Planification : Une fois un objectif défini, l’agent IA doit être en mesure d’élaborer un plan stratégique pour l’atteindre, de choisir les moyens appropriés et d’ordonner les étapes nécessaires à sa réalisation.
Collaboration : Dans des environnements de plus en plus complexes et dynamiques, les agents IA doivent pouvoir travailler efficacement avec des humains ou avec d’autres agents IA, afin de coordonner des séquences d’actions et d’atteindre un objectif commun. Cette collaboration implique la capacité à interagir, communiquer, comprendre les intentions et intégrer les points de vue des autres acteurs, qu’ils soient humains ou logiciels.
Auto-amélioration : Enfin, les capacités d’auto-amélioration et d’adaptation constituent des propriétés centrales des systèmes d’IA avancés fondés sur le machine learning. Elles désignent la faculté d’apprendre à partir de l’expérience afin d’ajuster son comportement et d’améliorer ses performances au fil du temps.
Il convient dès lors de ne pas confondre les agents IA avec les assistants IA ou les chatbots. Là où les agents IA sont capables d’exécuter de manière proactive et autonome des tâches complexes impliquant plusieurs étapes, et de prendre des décisions sur cette base, les assistants IA se limitent à aider les utilisateurs dans la réalisation de tâches en répondant à leurs requêtes, tandis que les chatbots automatisent essentiellement des conversations simples à partir de règles prédéfinies. Ce sont donc le caractère proactif et autonome, la capacité à exécuter des séquences de tâches complexes et l’aptitude à apprendre de l’expérience afin d’améliorer leurs performances qui distinguent fondamentalement les agents IA des autres catégories d’outils conversationnels.

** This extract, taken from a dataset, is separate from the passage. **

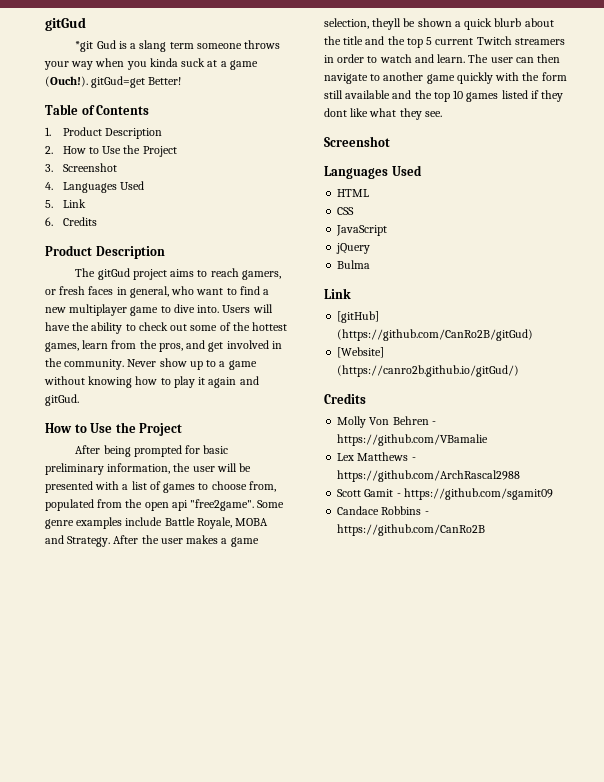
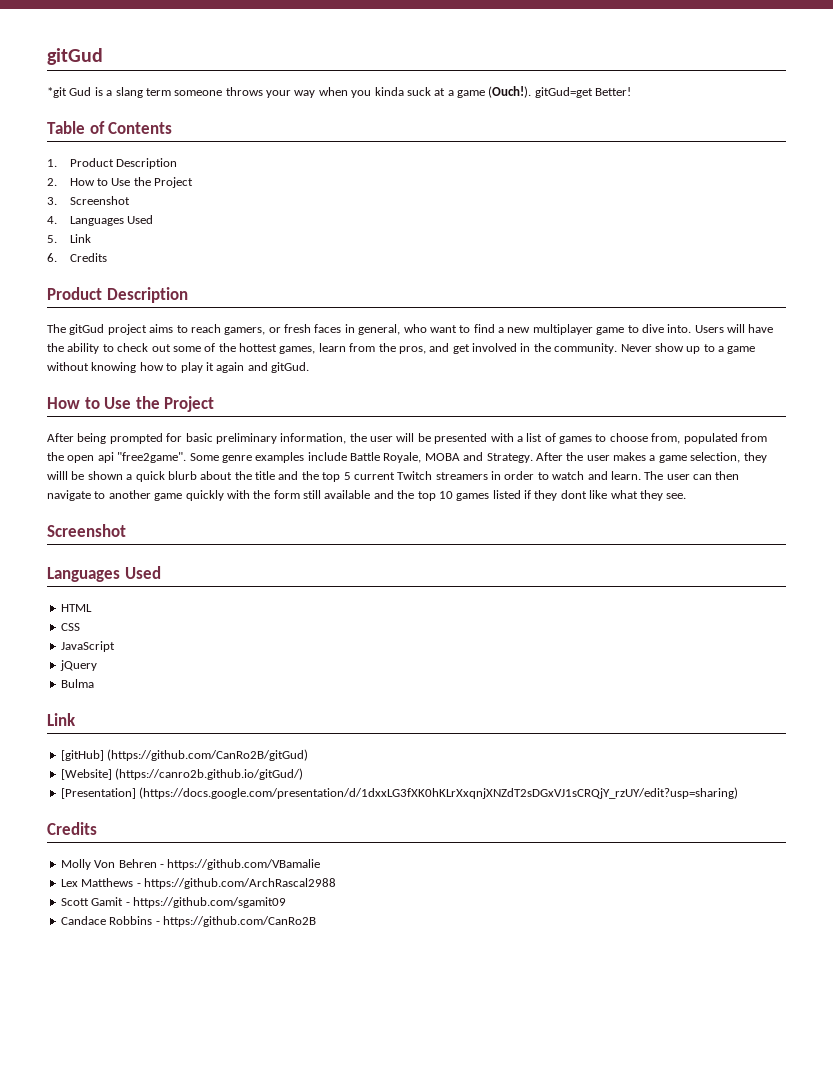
[372,18,402,30] theyll -> [743,452,767,463] [47,471,68,480] they willl
(520, 371) none -> [60,787,739,799] // [Presentation] (https://docs.google.com/presentation/d/1dxxLG3fXK0hKLrXxqnjXNZdT2sDGxVJ1sCRQjY_rzUY/edit?usp=sharing)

Selon Sam Altman, fondateur de OpenAI, les agents IA correspondraient au « niveau 3 » de l’échelle d’évaluation des systèmes d’IA, après les systèmes capables de raisonner (niveau 1) et les robots conversationnels de type ChatGPT (niveau 2). Le « niveau 4 », présenté comme la prochaine étape dans la quête de la superintelligence et comme un horizon quasi inéluctable du développement de l’IA, consisterait à concevoir des agents plus intelligents que des humains experts dans leur domaine, capables non seulement d’exécuter des tâches complexes, mais aussi d’innover ou d’assurer le travail de toute une organisation. Dans cette perspective, les agents IA actuels apparaissent comme des versions améliorées des assistants conversationnels existants, tels que Copilot (Microsoft), Gemini (Google), ChatGPT (OpenAI) ou Claude (Anthropic).
Au-delà des promesses formulées par les concepteurs de systèmes d’IA, qui annoncent l’omniprésence prochaine de ces agents capables d’accomplir de manière autonome des tâches complexes à la manière d’un employé hautement qualifié, ou d’agir comme des assistants et conseillers omniscients mis à la disposition de tous, les agents IA soulèvent néanmoins des questions majeures. Celles-ci concernent notamment la sécurité des systèmes d’information, le contrôle des usages qui en seront faits — bénéfiques ou malveillants —, ainsi que les effets potentiellement rapides et difficilement anticipables sur l’emploi, dès lors qu’il deviendrait possible d’automatiser à grande échelle, et à moindre coût, des tâches complexes jusqu’alors réalisées par des humains.